Fenomena yang sangat menyedihkan, mayoritas orang-orang Islam saat ini lebih banyak mengadobsi budaya/peradaban orang-orang non muslim. semua itu merupakan cerminan bagi potret perkembangan di masing-masing kawasan Dunia Islam yang terus menerus menunjukkan dinamikanya.

RUMUSAN MASALAH
Secara garis besar pembuatan makalah kami ini akan membahas tentang:
1.      Pembentukan kekhalifahan dan sistemnya
2.      Kepemimpinan dan kontribusi di bidang peradaban

TUJUAN
1.      Mengetahui asal muasal pembentukan kekhalifahan dan system khulafa al rasyidin
2.      Mengetahui gaya kepemimpinan dan kontribusi di bidang peradaban




BAB II
PEMBAHASAN

PENGERTIAN AL-KHULAFA’UR ROSYIDUN
            Khulafaurrasyidun adalah pecahan dari kata Khulafa’ dan Al – Rasyidun, Kata Khulafa’ mengandung pengertian  : cerdik, pandai dan pengganti. Sedangkan kata Al – Rasyidun mengandung pengertian  : Lurus Benar dan Mendapat petunjuk. Artinya adalah empat orang khalifah (pemimpin) pertama agama Islam, yang dipercaya oleh umat Islam sebagai penerus kepemimpinan Nabi Muhammad setelah ia wafat.[1]
            Secara istilah adalah “ Pengganti yang cerdik dan benar serta para pemimpin pengganti Rasulullah dalam urusan kehidupan kaum muslimin, yang sangat adil dan bijaksana, pandai dan cerdik, dan dalam menjalankan tugasnya senantiasa pada jalur yang benar serta senantiasa mendapatkan hidayah dari Allah SWT.
Mereka itu terdiri dari para sahabat nabi muhammad SAW yang berkualitas tinggi dan baik adapun sifat-sifat yang dimiliki Khulafaur Rasyidin sebagai berikut:
a.       Arif dan bijaksana
b.      Berilmu yang luas dan mendalam
c.       Berani bertindak
d.      Berkemauan yang keras
e.       Berwibawa
f.       Belas kasihan dan kasih sayang
g.      Berilmu agama yang amat luas serta melaksanakan hukum-hukum islam.

● **DAFTAR DATA**
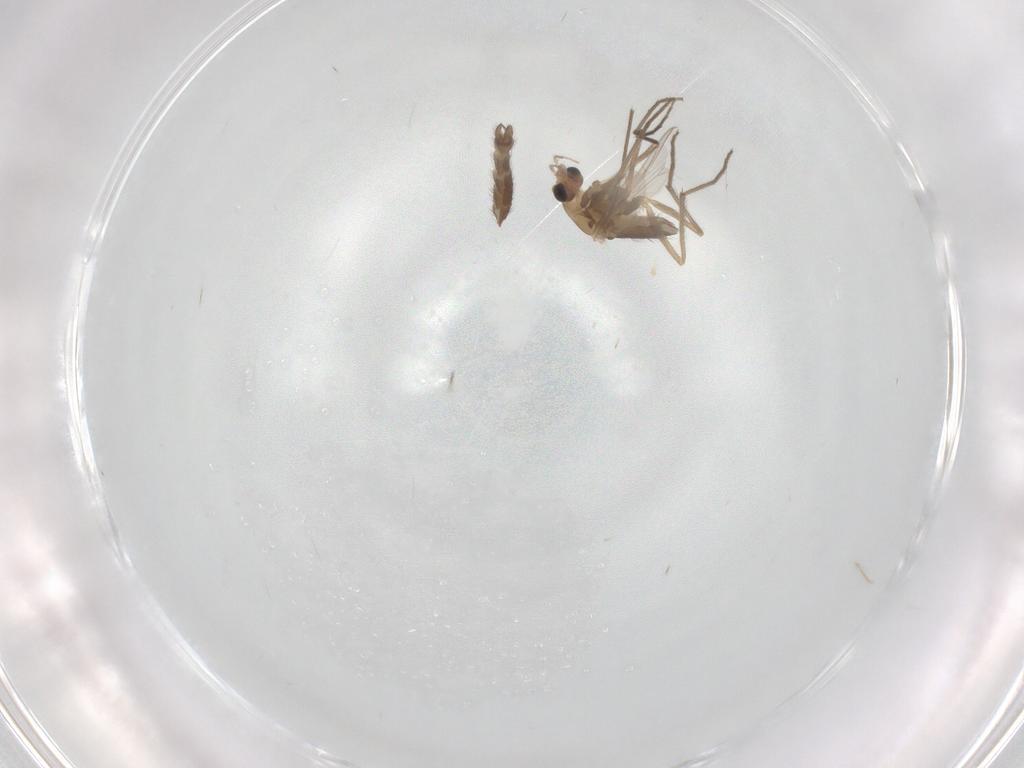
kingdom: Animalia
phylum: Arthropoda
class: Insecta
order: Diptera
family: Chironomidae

* * *

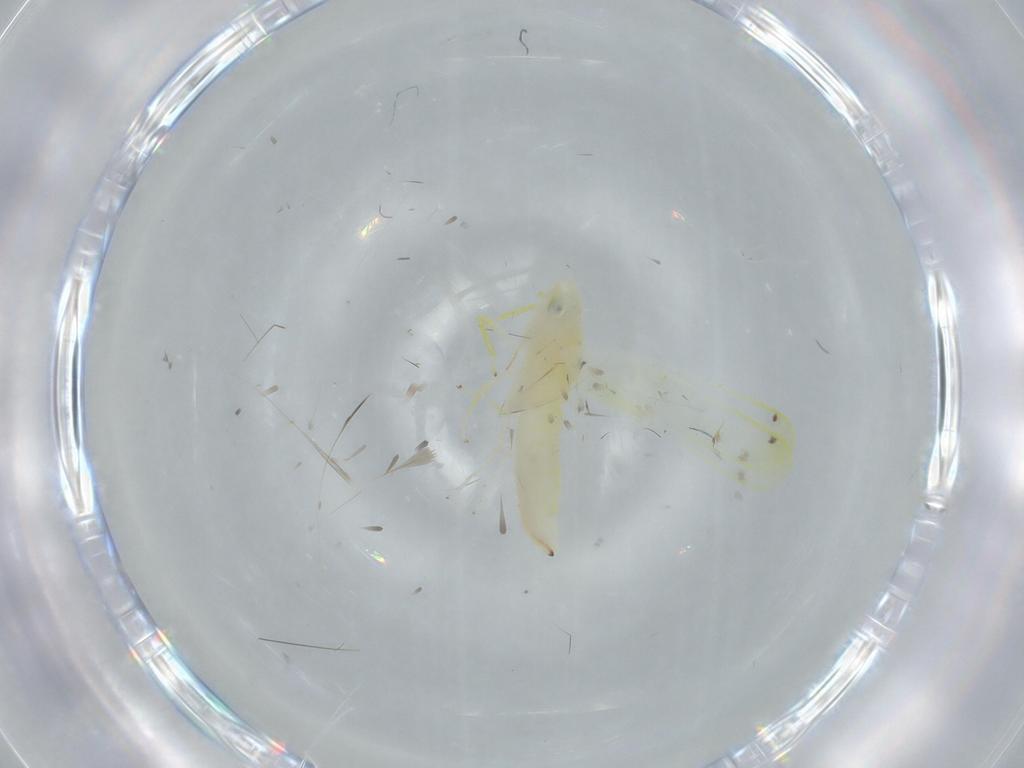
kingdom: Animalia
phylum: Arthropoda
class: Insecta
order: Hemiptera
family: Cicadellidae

● **SASARAN TUGAS 1**
Dalam teks tentang Khulafaur Rasyidin, apa saja pengertian yang dikandung kata Khulafa’?
● **SASARAN TUGAS 2**
Salin tanpa perubahan bagian teks tentang Khulafaur Rasyidin mulai dari "PENGERTIAN AL-KHULAFA’UR ROSYIDUN" sampai dengan "dari Allah SWT.".

● **CONTOH JAWABAN 1**
Cerdik, pandai, dan pengganti.

● **CONTOH JAWABAN 2**
PENGERTIAN AL-KHULAFA’UR ROSYIDUN
            Khulafaurrasyidun adalah pecahan dari kata Khulafa’ dan Al – Rasyidun, Kata Khulafa’ mengandung pengertian  : cerdik, pandai dan pengganti. Sedangkan kata Al – Rasyidun mengandung pengertian  : Lurus Benar dan Mendapat petunjuk. Artinya adalah empat orang khalifah (pemimpin) pertama agama Islam, yang dipercaya oleh umat Islam sebagai penerus kepemimpinan Nabi Muhammad setelah ia wafat.[1]
            Secara istilah adalah “ Pengganti yang cerdik dan benar serta para pemimpin pengganti Rasulullah dalam urusan kehidupan kaum muslimin, yang sangat adil dan bijaksana, pandai dan cerdik, dan dalam menjalankan tugasnya senantiasa pada jalur yang benar serta senantiasa mendapatkan hidayah dari Allah SWT.